Financing Innovation: Farming’s Newest Funding Solutions

Commercial banks are the leading lenders to the agriculture sector, followed by friends and family, Saccos, and digital lenders, according to the September 2023 Monetary Policy Committee(MPC) Agriculture Sector Survey conducted by the Central Bank of Kenya(CBK).

The Hustler Fund, which was introduced in 2022 to provide cheaper credit to individuals and businesses at the bottom of the pyramid, accounted for 10.3 percent and 7.5 percent in July and September, respectively, pointing to the great potential the Fund has to finance small-scale farmers in meeting their operating costs such as payment of workers and purchase of inputs.

Regarding farm categorization, a higher proportion of large-scale farmers accessed loan facilities than medium and small-scale farmers, perhaps due to economies of scale and higher absorption capacity.

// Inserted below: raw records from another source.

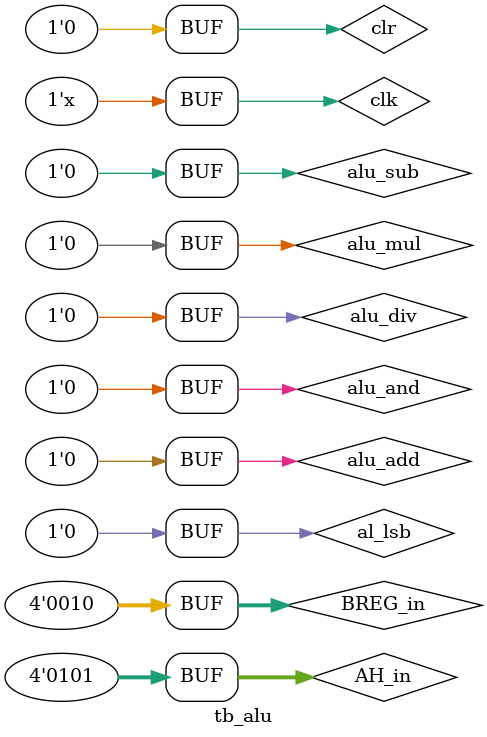
<source format=v>
`timescale 1ns / 1ps
module tb_alu;
    reg alu_sub, alu_div, alu_and,clk,clr,alu_add,alu_mul,al_lsb;
    reg [3:0] AH_in;
    reg [3:0] BREG_in;
    wire [3:0] ALU_out;
    wire Fa_cout,sign_flag,carry_flag,zero_flag;
    
    alu UUT (alu_sub,alu_div,AH_in,BREG_in,alu_and, ALU_out,Fa_cout,clk,clr,alu_add,alu_mul,al_lsb,sign_flag,carry_flag,zero_flag);
    always #50 clk=~clk;
    initial begin
        AH_in=4'b0101;
        BREG_in=4'b0010;
        alu_sub=0; 
        alu_div=0; 
        alu_and=0;
        alu_mul=0;
        alu_add=0; 
        al_lsb=0;
        clk=0;
        clr=1;
        #100; clr=0;
        #100; alu_add=1;
        #100; alu_add=0; alu_sub=1;
        #100; alu_sub=0; alu_and=1;
        #100; alu_and=0;

    end
endmodule

</source>
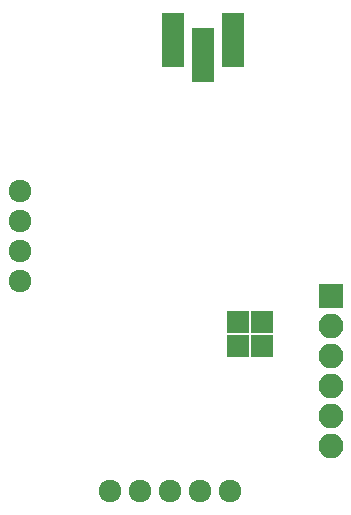
<source format=gbr>
G04 #@! TF.FileFunction,Soldermask,Bot*
%FSLAX46Y46*%
G04 Gerber Fmt 4.6, Leading zero omitted, Abs format (unit mm)*
G04 Created by KiCad (PCBNEW 4.0.7-e2-6376~58~ubuntu16.04.1) date Tue Dec  5 16:58:08 2017*
%MOMM*%
%LPD*%
G01*
G04 APERTURE LIST*
%ADD10C,0.100000*%
%ADD11R,1.900000X4.600000*%
%ADD12C,1.924000*%
%ADD13R,1.924000X1.924000*%
%ADD14R,2.100000X2.100000*%
%ADD15O,2.100000X2.100000*%
G04 APERTURE END LIST*
D10*
D11*
X144881600Y-79502000D03*
X147421600Y-80772000D03*
X149961600Y-79502000D03*
D12*
X131902200Y-92354400D03*
X131902200Y-94894400D03*
X131902200Y-97434400D03*
X131902200Y-99974400D03*
X139522200Y-117754400D03*
X142062200Y-117754400D03*
X144602200Y-117754400D03*
X147142200Y-117754400D03*
X149682200Y-117754400D03*
D13*
X152384000Y-103378000D03*
X150384000Y-103378000D03*
X152384000Y-105435400D03*
X150384000Y-105435400D03*
D14*
X158242000Y-101219000D03*
D15*
X158242000Y-103759000D03*
X158242000Y-106299000D03*
X158242000Y-108839000D03*
X158242000Y-111379000D03*
X158242000Y-113919000D03*
M02*

</source>
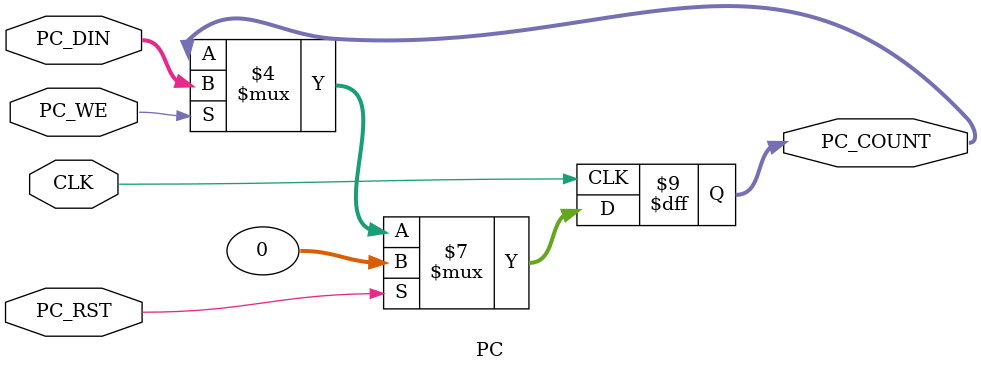
<source format=sv>
`timescale 1ns / 1ps


module PC(
    input logic PC_RST,
    input logic PC_WE,
    input logic [31:0] PC_DIN,
    input logic CLK,
    output logic [31:0] PC_COUNT
    );
    
    always_ff @ (posedge CLK) begin         
        if (PC_RST == 1)                            //if we enable reset, set the output to 0
            PC_COUNT <= 0;  
    
        else if (PC_WE == 1)                        //if the reset is not enabled we set the output to
            begin                                   //what the mux provides
            PC_COUNT <= PC_DIN;
            end
                    
    end

endmodule

</source>
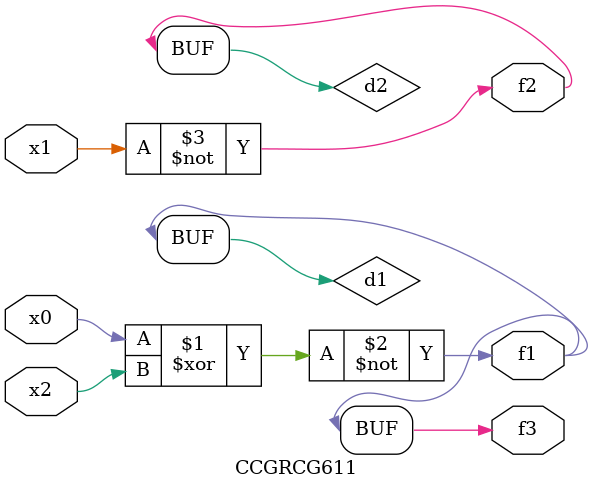
<source format=v>
module CCGRCG611(
	input x0, x1, x2,
	output f1, f2, f3
);

	wire d1, d2, d3;

	xnor (d1, x0, x2);
	nand (d2, x1);
	nor (d3, x1, x2);
	assign f1 = d1;
	assign f2 = d2;
	assign f3 = d1;
endmodule

</source>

A majority (36.8 percent) of the farmers sampled in the September survey used the borrowed funds to buy farm equipment and machinery, up from 8.7 percent in July. This was followed by using credit to diversify agricultural activities and purchasing farm inputs and labour costs. Access to agriculture finance is, however, not without challenges, as high-interest rates were cited by 16 percent of the sampled farmers as the main barrier to agriculture finance. This was followed by 11.0 percent who voluntarily excluded themselves, arguing that they did not need credit.

In the July survey, banks still dominated as big lenders to farmers over the last year, at 39.1%.

Other lenders to farmers included the Agricultural Finance Corporation (3.4%), Microfinance Banking Institutions (2.3%), Buyers of Farm Produce (2.3%), informal money lenders (1.1%) and Others (5.7%)

According to this Survey, 14.9% of farmers sampled borrowed funds from friends and family and took digital loans from platforms such as Mpesa, KCB Mpesa, and Mshwari, among others, to finance their farming activities.

Co-operative Societies accounted for 5.7% of farmers who borrowed money to finance their farming activities.

The State-sponsored Hustler Fund, which was introduced last year to provide cheaper credit to individuals at the low end of the income pyramid and with no collateral, accounted for 10.3% of those who got loans to conduct their farming activities.

CBK noted that the newly launched Fund has great potential to finance small-scale farmers in settling day-to-day expenses such as payment of workers and purchase of inputs

This Survey drew respondents from wholesale and retail markets and farms in major towns across the country. These included Nairobi, Nairobi Metropolitan area, Naivasha, Gilgil, Nakuru, Narok, Bomet, Nyandarua, Nyahururu, Kisumu, Mombasa, Kisii, Eldoret, Kitale, Meru, Mwea, Machakos, Isebania, Nyeri, Molo, Kericho, Isiolo, Oloitoktok, Namanga and Makueni.

Credit facilitates access to requisite farm inputs such as seeds and fertilizer. It also facilitates the payment of workers, purchase/lease of land, and adoption of appropriate technology in agriculture.

Farmers borrow to purchase farm inputs, labour costs and hire/lease farm equipment, which clearly shows that they need operating capital to run their day-to-day farming activities.

The proportion of the farmers who borrowed to expand their farms, buy equipment and machinery, and diversify their farming activities was relatively low. This could be rationalized by the huge amount of money required for agricultural capital investments.

Most of the sampled farmers cited high-interest rates (29.5%) as the main reason why they had not borrowed to finance their farming activities. This was followed by 23.0% who indicated that they did not need credit, while 18% feared crop failure, a likely scenario in case of insufficient rainfall, drought, or flooding.

Some farmers also feared auctioning off their property (8.2%) in the event they defaulted on the loans. Another reason was related to asset ownership, where 8.2% indicated that the land was not in their name, while 11.5% lacked collateral, which is key when borrowing for agriculture.

Most lenders ordinarily require a farmer to present a title deed registered in their name for them to access credit.

This could explain why most of the borrowers either went for digital loans, loans from friends and family, or Hustler Fund, all of which do not require collateral.